A research team from the Autonomous University of Madrid and CEU-San Pablo University in Spain predicts the global population will begin to decline by the middle of the 21st century. Their study, published in the scientific journal “Simulation,” used computer models to project population based on current fertility and death rates. It predicts that global population will reach its high-water mark around the middle of the century, then decline. By 2100, there will be only about 6.2 billion of us, about the same number as in 2000.
Only yesterday, on Oct. 31, 2011 (Halloween, as a matter of fact), the United Nations announced the birth of the 7 billionth baby — not in celebration, but in alarm. The U.N. called it the “Day of 7 Billion,” and sounded “a call to action to world leaders to meet the challenges that a growing population poses.” The U.N. Population Fund marked the occasion with a report that included a graph projecting a steep increase in the rate of human growth, and asked the scary question: “Will my grandchildren live in a world of 10 billion?”
The U.N. has spent decades and billions of dollars to bend the rate of childbirth downward, particularly in Third World nations, where large families are often considered essential to work the fields and hence survival. The new population study confirms the global body’s success in persuading humans that less is more. “Overpopulation was a specter in the 1960s and ’70s, but historically the U.N.’s low fertility-variant forecasts have been fulfilled,” writes Felix F. Munoz, researcher and co-author of the project.
Behind population-control schemes lurk the pessimistic belief that one human being is a consumer; a billion is an environmental disaster. Thomas Malthus, an 18th-century Anglican clergyman, taught that population growth would eventually reach a tipping point and that famine and disease would kill numbers that threatened sustainability: “The increase of population is necessarily limited by the means of subsistence.”

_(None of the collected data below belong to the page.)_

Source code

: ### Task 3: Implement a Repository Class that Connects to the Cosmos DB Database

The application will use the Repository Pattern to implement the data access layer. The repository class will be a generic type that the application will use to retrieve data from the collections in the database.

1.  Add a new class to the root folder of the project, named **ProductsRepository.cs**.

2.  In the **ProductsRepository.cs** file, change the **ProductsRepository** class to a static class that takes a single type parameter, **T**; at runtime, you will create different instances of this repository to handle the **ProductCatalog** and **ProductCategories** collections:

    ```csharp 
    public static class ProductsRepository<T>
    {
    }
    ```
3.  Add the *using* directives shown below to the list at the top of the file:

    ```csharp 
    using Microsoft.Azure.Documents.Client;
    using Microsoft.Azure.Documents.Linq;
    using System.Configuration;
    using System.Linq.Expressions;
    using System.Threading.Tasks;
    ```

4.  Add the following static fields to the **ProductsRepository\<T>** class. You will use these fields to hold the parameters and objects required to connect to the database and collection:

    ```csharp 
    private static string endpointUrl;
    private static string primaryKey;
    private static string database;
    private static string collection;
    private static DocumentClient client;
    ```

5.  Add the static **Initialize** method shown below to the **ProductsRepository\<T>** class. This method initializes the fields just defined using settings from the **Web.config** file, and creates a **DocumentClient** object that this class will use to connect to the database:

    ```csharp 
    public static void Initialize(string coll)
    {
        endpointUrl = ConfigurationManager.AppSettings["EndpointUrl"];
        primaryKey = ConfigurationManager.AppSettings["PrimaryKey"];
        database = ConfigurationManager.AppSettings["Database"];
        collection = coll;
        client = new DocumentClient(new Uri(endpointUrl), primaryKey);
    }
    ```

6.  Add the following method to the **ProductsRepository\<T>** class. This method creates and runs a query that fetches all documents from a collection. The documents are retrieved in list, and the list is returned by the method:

Malthus could not have predicted the miracles of the 21st century. Stephen Hawking, a famous theoretical physicist, has lived his 71 years with Lou Gehrig’s disease, which has left him a quadriplegic. Modern medicine has redefined “the means of subsistence,” allowing Mr. Hawking to project influence from his motorized wheelchair. He is living proof that efforts to limit human growth are foolhardy when a universe of God-given potential lives to be tapped within each person.
An empty world would represent failure for the human race, not success. Better to face the future with courage than be taken in by the doomsayers. Human ingenuity is the ultimate resource.